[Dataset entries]

● ● ● ●

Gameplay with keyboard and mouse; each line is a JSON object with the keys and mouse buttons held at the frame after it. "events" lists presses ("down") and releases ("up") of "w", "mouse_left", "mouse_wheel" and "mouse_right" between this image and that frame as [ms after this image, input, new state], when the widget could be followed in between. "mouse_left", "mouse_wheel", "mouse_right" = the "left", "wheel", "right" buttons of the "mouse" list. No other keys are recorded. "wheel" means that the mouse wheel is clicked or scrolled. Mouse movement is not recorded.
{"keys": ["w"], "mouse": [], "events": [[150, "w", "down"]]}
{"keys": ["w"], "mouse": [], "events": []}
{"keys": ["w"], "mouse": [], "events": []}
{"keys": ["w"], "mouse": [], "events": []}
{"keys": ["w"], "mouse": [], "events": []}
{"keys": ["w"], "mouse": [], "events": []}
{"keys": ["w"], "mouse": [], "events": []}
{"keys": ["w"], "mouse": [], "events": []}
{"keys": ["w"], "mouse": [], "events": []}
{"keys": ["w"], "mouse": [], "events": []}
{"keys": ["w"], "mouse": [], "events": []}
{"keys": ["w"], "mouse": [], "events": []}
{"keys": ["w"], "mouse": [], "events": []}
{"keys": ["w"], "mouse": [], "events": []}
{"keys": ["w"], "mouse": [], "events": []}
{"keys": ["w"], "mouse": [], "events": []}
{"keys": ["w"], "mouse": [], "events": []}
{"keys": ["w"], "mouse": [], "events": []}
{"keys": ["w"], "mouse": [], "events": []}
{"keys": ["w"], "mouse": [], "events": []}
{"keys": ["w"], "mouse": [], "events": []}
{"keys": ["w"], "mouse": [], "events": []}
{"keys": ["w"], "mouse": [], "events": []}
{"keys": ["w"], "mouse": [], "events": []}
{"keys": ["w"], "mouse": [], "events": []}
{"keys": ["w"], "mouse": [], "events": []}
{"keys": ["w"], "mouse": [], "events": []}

● ● ● ●

> [TASK TO CARRY OUT] Reproduce each entry above without a single difference.

> [RESULT BELOW]
Gameplay with keyboard and mouse; each line is a JSON object with the keys and mouse buttons held at the frame after it. "events" lists presses ("down") and releases ("up") of "w", "mouse_left", "mouse_wheel" and "mouse_right" between this image and that frame as [ms after this image, input, new state], when the widget could be followed in between. "mouse_left", "mouse_wheel", "mouse_right" = the "left", "wheel", "right" buttons of the "mouse" list. No other keys are recorded. "wheel" means that the mouse wheel is clicked or scrolled. Mouse movement is not recorded.
{"keys": ["w"], "mouse": [], "events": [[150, "w", "down"]]}
{"keys": ["w"], "mouse": [], "events": []}
{"keys": ["w"], "mouse": [], "events": []}
{"keys": ["w"], "mouse": [], "events": []}
{"keys": ["w"], "mouse": [], "events": []}
{"keys": ["w"], "mouse": [], "events": []}
{"keys": ["w"], "mouse": [], "events": []}
{"keys": ["w"], "mouse": [], "events": []}
{"keys": ["w"], "mouse": [], "events": []}
{"keys": ["w"], "mouse": [], "events": []}
{"keys": ["w"], "mouse": [], "events": []}
{"keys": ["w"], "mouse": [], "events": []}
{"keys": ["w"], "mouse": [], "events": []}
{"keys": ["w"], "mouse": [], "events": []}
{"keys": ["w"], "mouse": [], "events": []}
{"keys": ["w"], "mouse": [], "events": []}
{"keys": ["w"], "mouse": [], "events": []}
{"keys": ["w"], "mouse": [], "events": []}
{"keys": ["w"], "mouse": [], "events": []}
{"keys": ["w"], "mouse": [], "events": []}
{"keys": ["w"], "mouse": [], "events": []}
{"keys": ["w"], "mouse": [], "events": []}
{"keys": ["w"], "mouse": [], "events": []}
{"keys": ["w"], "mouse": [], "events": []}
{"keys": ["w"], "mouse": [], "events": []}
{"keys": ["w"], "mouse": [], "events": []}
{"keys": ["w"], "mouse": [], "events": []}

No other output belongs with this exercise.